[Items from a dataset]
______
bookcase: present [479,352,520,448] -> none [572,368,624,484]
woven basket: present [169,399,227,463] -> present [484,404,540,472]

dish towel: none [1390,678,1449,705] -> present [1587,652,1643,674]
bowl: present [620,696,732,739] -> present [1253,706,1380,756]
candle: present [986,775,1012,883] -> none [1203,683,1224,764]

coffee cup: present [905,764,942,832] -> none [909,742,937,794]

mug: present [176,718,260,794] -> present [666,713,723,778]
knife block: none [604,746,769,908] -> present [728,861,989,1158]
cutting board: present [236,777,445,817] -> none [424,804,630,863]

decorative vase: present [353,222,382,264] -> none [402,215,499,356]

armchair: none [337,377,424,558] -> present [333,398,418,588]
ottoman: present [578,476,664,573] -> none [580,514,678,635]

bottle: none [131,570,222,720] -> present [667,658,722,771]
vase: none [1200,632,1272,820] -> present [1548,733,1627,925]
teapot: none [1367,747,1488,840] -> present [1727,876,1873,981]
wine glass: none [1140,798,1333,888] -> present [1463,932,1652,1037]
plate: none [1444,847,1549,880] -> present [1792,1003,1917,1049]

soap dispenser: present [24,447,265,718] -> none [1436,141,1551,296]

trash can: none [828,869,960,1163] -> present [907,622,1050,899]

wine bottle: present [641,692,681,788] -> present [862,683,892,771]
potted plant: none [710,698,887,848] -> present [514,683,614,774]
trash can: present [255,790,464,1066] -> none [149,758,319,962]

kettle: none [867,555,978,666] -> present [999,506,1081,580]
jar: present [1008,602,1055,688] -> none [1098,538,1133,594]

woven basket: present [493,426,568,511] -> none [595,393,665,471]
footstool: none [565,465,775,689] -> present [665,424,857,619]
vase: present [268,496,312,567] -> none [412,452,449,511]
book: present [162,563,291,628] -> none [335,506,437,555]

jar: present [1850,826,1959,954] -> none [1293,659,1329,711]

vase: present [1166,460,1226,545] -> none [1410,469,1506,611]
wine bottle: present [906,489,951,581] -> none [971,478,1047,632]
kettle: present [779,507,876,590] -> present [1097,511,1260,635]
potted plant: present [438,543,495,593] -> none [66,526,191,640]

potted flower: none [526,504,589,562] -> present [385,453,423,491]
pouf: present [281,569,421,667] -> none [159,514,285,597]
______
** What needs to be done **
Return every entry exactly as given.

** Solution for this task **
bookcase: present [479,352,520,448] -> none [572,368,624,484]
woven basket: present [169,399,227,463] -> present [484,404,540,472]

dish towel: none [1390,678,1449,705] -> present [1587,652,1643,674]
bowl: present [620,696,732,739] -> present [1253,706,1380,756]
candle: present [986,775,1012,883] -> none [1203,683,1224,764]

coffee cup: present [905,764,942,832] -> none [909,742,937,794]

mug: present [176,718,260,794] -> present [666,713,723,778]
knife block: none [604,746,769,908] -> present [728,861,989,1158]
cutting board: present [236,777,445,817] -> none [424,804,630,863]

decorative vase: present [353,222,382,264] -> none [402,215,499,356]

armchair: none [337,377,424,558] -> present [333,398,418,588]
ottoman: present [578,476,664,573] -> none [580,514,678,635]

bottle: none [131,570,222,720] -> present [667,658,722,771]
vase: none [1200,632,1272,820] -> present [1548,733,1627,925]
teapot: none [1367,747,1488,840] -> present [1727,876,1873,981]
wine glass: none [1140,798,1333,888] -> present [1463,932,1652,1037]
plate: none [1444,847,1549,880] -> present [1792,1003,1917,1049]

soap dispenser: present [24,447,265,718] -> none [1436,141,1551,296]

trash can: none [828,869,960,1163] -> present [907,622,1050,899]

wine bottle: present [641,692,681,788] -> present [862,683,892,771]
potted plant: none [710,698,887,848] -> present [514,683,614,774]
trash can: present [255,790,464,1066] -> none [149,758,319,962]

kettle: none [867,555,978,666] -> present [999,506,1081,580]
jar: present [1008,602,1055,688] -> none [1098,538,1133,594]

woven basket: present [493,426,568,511] -> none [595,393,665,471]
footstool: none [565,465,775,689] -> present [665,424,857,619]
vase: present [268,496,312,567] -> none [412,452,449,511]
book: present [162,563,291,628] -> none [335,506,437,555]

jar: present [1850,826,1959,954] -> none [1293,659,1329,711]

vase: present [1166,460,1226,545] -> none [1410,469,1506,611]
wine bottle: present [906,489,951,581] -> none [971,478,1047,632]
kettle: present [779,507,876,590] -> present [1097,511,1260,635]
potted plant: present [438,543,495,593] -> none [66,526,191,640]

potted flower: none [526,504,589,562] -> present [385,453,423,491]
pouf: present [281,569,421,667] -> none [159,514,285,597]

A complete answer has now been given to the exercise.